# Aim of the task
For the data below, restate word for word only the lines from the line containing "Scratch | Ganador |" through the line containing "#### Motivación", both ends included.
── The records
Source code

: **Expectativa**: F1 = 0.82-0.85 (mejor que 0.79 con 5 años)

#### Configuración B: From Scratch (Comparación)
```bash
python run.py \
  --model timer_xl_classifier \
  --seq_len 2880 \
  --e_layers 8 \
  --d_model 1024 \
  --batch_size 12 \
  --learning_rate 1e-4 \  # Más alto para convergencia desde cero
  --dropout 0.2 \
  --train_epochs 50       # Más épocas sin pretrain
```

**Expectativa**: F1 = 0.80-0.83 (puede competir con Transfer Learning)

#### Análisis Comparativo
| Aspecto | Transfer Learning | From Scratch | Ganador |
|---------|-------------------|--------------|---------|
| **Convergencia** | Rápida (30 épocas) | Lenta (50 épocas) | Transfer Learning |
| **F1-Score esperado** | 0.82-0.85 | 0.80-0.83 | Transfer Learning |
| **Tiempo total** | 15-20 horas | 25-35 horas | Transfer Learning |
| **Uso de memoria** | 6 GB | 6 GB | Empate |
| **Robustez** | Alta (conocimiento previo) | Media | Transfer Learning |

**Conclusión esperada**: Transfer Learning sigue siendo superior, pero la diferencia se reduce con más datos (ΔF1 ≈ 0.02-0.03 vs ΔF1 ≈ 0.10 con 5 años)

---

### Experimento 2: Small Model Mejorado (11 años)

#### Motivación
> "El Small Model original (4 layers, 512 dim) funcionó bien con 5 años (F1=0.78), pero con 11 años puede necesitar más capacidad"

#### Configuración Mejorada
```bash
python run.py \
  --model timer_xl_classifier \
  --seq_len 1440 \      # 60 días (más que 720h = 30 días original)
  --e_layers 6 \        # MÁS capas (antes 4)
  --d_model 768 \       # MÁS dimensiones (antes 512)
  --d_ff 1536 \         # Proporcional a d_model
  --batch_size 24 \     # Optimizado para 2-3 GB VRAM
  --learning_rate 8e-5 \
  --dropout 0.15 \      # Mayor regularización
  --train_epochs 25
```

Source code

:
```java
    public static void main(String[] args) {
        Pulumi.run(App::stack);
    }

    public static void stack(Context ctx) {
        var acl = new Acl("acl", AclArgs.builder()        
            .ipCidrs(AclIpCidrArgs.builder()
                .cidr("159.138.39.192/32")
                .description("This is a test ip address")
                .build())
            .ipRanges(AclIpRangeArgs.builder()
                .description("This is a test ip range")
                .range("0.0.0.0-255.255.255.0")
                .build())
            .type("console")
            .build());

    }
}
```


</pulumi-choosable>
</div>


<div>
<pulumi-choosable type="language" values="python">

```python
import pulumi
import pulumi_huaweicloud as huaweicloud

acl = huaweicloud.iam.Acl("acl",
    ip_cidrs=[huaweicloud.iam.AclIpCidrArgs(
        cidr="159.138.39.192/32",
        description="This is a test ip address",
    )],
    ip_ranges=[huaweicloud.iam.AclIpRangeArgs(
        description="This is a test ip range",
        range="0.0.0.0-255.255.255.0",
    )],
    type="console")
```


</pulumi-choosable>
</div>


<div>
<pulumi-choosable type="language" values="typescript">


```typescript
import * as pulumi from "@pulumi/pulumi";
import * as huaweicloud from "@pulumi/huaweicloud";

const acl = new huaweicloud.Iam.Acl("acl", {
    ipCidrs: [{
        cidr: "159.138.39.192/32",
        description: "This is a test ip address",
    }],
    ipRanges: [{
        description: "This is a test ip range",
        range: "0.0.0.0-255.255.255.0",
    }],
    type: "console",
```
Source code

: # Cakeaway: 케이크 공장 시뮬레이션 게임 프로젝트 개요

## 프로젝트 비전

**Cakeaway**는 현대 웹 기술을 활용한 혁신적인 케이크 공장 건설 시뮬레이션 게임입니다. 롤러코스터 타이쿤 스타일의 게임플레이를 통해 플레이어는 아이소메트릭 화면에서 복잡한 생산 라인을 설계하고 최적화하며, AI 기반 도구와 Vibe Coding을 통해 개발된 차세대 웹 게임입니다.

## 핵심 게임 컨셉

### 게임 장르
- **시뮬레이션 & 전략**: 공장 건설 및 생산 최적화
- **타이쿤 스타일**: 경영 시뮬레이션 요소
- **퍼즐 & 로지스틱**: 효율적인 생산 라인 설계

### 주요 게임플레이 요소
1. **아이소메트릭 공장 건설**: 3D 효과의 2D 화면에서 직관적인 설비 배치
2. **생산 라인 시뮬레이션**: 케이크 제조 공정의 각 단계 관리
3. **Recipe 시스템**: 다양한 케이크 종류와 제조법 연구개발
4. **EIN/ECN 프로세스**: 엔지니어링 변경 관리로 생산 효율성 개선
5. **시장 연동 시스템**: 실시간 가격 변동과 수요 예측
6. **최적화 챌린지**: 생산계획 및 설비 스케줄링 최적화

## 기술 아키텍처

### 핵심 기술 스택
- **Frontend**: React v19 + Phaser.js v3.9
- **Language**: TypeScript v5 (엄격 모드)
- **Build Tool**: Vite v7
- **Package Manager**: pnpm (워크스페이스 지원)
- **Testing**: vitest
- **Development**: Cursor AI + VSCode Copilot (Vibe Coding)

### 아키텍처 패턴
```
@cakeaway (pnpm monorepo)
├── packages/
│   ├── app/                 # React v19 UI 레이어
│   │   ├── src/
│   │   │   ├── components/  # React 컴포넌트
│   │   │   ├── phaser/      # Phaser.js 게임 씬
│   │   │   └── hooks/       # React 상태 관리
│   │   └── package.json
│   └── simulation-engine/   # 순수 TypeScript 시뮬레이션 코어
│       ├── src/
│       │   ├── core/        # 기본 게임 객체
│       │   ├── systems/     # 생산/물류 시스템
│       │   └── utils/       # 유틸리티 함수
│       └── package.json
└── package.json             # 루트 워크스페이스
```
────
# Output for this exercise
| Aspecto | Transfer Learning | From Scratch | Ganador |
|---------|-------------------|--------------|---------|
| **Convergencia** | Rápida (30 épocas) | Lenta (50 épocas) | Transfer Learning |
| **F1-Score esperado** | 0.82-0.85 | 0.80-0.83 | Transfer Learning |
| **Tiempo total** | 15-20 horas | 25-35 horas | Transfer Learning |
| **Uso de memoria** | 6 GB | 6 GB | Empate |
| **Robustez** | Alta (conocimiento previo) | Media | Transfer Learning |

**Conclusión esperada**: Transfer Learning sigue siendo superior, pero la diferencia se reduce con más datos (ΔF1 ≈ 0.02-0.03 vs ΔF1 ≈ 0.10 con 5 años)

---

### Experimento 2: Small Model Mejorado (11 años)

#### Motivación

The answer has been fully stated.